• mcdoodle
    1.1k
    I think your mutual misunderstanding here is excellent evidence that neither of you is part of the other's mind.
  • Seattlite
    1

    "objectivity" requires consensus.
    Subjective describes one's inner experience, objective describes a shared experience - things a group of people all experience and agree on.
    While it is true that our interpretation of all external events is subjectively experienced, when others also report the same experience it becomes objective.
    If I were to experience something (voices or images) that referred to external events, but others that should have also experienced the same event did not - then I would assume it was just subjective (a hallucination or delusion), even though it may have seemed objective.
    So "objectivity"requires consensus.
    That does not mean objectivity by defnition reflects ultimately reality - but it is a good starting point for progress through emperical, scentific/critical thinking.
  • Terrapin Station
    13.8k


    I'd say that there's a difference between what you personally take as necessary to believe that something is objective (which isn't the same thing I require, by the way) and what it is for something to be objective. The latter doesn't at all require consensus.
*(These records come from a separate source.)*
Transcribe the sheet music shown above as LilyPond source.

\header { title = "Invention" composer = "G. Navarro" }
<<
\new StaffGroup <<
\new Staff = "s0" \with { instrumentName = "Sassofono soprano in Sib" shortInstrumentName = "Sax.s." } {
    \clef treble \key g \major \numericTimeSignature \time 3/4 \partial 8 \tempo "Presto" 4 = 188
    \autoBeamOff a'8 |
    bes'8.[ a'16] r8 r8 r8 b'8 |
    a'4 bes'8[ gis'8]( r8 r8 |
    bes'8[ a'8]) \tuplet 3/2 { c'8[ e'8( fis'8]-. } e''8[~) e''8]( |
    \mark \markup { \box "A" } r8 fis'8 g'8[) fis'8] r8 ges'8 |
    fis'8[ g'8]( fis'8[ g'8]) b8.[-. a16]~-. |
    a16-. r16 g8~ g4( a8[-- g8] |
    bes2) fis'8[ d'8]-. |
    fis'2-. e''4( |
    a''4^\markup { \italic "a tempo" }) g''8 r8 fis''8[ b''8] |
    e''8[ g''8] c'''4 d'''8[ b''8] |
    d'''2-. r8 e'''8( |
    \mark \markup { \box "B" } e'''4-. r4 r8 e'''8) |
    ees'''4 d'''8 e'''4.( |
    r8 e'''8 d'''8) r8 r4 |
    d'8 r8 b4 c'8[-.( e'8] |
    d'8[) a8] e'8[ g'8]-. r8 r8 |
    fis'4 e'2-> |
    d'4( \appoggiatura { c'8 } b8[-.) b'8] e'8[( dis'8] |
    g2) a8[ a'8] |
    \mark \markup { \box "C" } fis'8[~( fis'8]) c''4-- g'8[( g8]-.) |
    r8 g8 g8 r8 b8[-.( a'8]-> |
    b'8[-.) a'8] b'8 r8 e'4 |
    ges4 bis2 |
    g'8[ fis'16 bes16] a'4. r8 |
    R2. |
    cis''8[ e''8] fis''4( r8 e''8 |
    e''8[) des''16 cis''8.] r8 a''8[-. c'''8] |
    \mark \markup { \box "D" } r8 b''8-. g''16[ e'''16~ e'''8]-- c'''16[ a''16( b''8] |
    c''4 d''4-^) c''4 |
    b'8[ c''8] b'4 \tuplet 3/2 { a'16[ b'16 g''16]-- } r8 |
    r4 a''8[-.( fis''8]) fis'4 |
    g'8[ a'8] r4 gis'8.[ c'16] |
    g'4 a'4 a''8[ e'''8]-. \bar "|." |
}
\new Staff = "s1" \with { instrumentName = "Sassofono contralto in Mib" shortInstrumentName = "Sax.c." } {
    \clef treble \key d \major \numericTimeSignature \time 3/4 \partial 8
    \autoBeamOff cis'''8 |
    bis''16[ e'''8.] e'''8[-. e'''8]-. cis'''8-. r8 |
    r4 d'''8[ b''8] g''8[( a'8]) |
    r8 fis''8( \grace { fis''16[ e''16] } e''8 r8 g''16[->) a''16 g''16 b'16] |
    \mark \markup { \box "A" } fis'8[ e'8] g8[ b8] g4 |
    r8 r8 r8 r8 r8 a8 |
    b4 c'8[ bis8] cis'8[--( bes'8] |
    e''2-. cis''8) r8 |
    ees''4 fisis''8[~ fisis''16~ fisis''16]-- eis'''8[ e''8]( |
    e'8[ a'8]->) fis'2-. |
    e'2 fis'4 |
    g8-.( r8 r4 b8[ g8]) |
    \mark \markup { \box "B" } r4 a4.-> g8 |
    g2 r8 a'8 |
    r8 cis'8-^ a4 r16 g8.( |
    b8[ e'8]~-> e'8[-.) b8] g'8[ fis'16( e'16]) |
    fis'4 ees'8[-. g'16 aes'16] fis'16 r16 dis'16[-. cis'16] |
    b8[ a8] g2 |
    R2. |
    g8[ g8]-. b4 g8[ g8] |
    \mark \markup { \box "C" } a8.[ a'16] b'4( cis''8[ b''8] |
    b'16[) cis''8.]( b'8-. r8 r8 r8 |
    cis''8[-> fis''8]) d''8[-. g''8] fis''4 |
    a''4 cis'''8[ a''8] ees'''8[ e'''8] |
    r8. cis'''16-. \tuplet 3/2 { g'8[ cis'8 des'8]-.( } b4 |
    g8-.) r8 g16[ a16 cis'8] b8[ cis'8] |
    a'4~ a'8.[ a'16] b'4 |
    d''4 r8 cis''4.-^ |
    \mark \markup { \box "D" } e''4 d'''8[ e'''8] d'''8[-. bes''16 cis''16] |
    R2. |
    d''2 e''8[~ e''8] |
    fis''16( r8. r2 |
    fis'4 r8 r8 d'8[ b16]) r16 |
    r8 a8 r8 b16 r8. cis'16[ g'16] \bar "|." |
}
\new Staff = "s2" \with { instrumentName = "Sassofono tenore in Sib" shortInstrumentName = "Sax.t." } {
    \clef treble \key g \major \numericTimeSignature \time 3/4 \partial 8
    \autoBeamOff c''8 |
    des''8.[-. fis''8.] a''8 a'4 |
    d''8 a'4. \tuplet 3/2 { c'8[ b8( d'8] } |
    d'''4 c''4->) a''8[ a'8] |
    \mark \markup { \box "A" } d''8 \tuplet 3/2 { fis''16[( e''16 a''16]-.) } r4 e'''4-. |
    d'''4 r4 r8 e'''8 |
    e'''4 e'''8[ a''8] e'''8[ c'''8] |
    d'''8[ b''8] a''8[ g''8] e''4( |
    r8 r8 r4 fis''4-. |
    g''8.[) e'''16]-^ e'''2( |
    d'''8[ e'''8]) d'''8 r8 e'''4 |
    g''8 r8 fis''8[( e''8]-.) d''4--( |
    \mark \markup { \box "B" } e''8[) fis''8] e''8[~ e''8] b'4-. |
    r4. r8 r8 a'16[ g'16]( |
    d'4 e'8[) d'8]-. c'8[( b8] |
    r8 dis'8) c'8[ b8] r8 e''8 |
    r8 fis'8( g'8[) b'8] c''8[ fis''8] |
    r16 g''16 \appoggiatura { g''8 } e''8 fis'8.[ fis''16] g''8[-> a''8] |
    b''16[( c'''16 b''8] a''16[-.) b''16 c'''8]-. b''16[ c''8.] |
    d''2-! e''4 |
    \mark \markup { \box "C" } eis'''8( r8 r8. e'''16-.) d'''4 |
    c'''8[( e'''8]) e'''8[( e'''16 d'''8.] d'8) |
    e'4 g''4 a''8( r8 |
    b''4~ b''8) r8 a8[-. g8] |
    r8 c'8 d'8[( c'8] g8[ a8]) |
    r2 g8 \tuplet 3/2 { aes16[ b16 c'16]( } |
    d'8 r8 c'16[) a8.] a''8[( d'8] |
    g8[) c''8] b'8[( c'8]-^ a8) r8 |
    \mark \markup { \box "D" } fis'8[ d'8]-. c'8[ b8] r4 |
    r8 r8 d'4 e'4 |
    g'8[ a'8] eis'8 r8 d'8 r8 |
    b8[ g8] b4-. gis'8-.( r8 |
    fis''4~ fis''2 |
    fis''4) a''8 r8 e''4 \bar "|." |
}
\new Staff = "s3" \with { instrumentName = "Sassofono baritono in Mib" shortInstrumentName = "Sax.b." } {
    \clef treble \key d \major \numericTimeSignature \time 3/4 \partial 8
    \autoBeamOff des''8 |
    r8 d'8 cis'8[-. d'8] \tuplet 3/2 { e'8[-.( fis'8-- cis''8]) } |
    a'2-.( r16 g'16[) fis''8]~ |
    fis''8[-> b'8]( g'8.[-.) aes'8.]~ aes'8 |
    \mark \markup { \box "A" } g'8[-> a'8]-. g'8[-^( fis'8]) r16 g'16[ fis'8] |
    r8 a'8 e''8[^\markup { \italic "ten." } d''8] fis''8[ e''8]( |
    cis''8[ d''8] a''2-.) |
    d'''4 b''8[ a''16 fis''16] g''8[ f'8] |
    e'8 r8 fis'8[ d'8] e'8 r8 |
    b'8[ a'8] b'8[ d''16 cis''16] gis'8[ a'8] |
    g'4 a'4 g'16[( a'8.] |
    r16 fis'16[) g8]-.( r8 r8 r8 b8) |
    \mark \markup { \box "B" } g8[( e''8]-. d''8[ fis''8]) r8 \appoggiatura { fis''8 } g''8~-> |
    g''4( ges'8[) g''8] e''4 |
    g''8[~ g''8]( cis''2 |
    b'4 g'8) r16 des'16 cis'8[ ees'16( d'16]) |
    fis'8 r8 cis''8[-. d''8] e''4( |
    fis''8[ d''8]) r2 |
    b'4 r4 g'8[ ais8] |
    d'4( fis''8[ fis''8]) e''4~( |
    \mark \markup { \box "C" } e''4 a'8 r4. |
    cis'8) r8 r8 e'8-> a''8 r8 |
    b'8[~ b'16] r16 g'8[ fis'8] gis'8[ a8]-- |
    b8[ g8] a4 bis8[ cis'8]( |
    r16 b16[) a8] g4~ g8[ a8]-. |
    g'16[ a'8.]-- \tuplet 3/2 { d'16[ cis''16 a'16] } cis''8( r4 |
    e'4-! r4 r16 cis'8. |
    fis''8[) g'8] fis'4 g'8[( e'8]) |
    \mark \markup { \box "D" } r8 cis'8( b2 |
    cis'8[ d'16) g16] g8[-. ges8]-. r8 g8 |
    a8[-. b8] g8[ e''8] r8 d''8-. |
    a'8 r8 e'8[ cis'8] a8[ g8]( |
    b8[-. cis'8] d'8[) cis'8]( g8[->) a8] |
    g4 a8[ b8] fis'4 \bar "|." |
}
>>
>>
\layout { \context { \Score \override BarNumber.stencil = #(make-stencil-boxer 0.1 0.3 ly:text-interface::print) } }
The former, for you, might require consensus.
  • intrapersona
    579
    "objectivity" requires consensus.
    Subjective describes one's inner experience, objective describes a shared experience - things a group of people all experience and agree on.
    While it is true that our interpretation of all external events is subjectively experienced, when others also report the same experience it becomes objective.
    If I were to experience something (voices or images) that referred to external events, but others that should have also experienced the same event did not - then I would assume it was just subjective (a hallucination or delusion), even though it may have seemed objective.
    So "objectivity"requires consensus.
    That does not mean objectivity by defnition reflects ultimately reality - but it is a good starting point for progress through emperical, scentific/critical thinking.
    Seattlite

    This is not true unfortunately. Have you heard of the hard problem? It says that if everyone on earth except you were actually zombies but displayed all the signs of being thinking beings no different from how you perceive them now then you can't tell the difference. Likewise, whatever OTHER people say to you is true about states in the world (IE that table is brown) then it is still only the subjective perception of someone elses voice telling you that the table is brown. How can you know for certain that another person exists in order to prove objectivity? You can't.

    This is the sum of your argument. You are trying to posit that because other people exist in the world, that they must be objective also and therefore consensus of them validates an objective world. That is circular reasoning as you are trying to prove something by something that isn't proved yet (namely whether other people even exists or whether they are just a sensory impression and nothing more).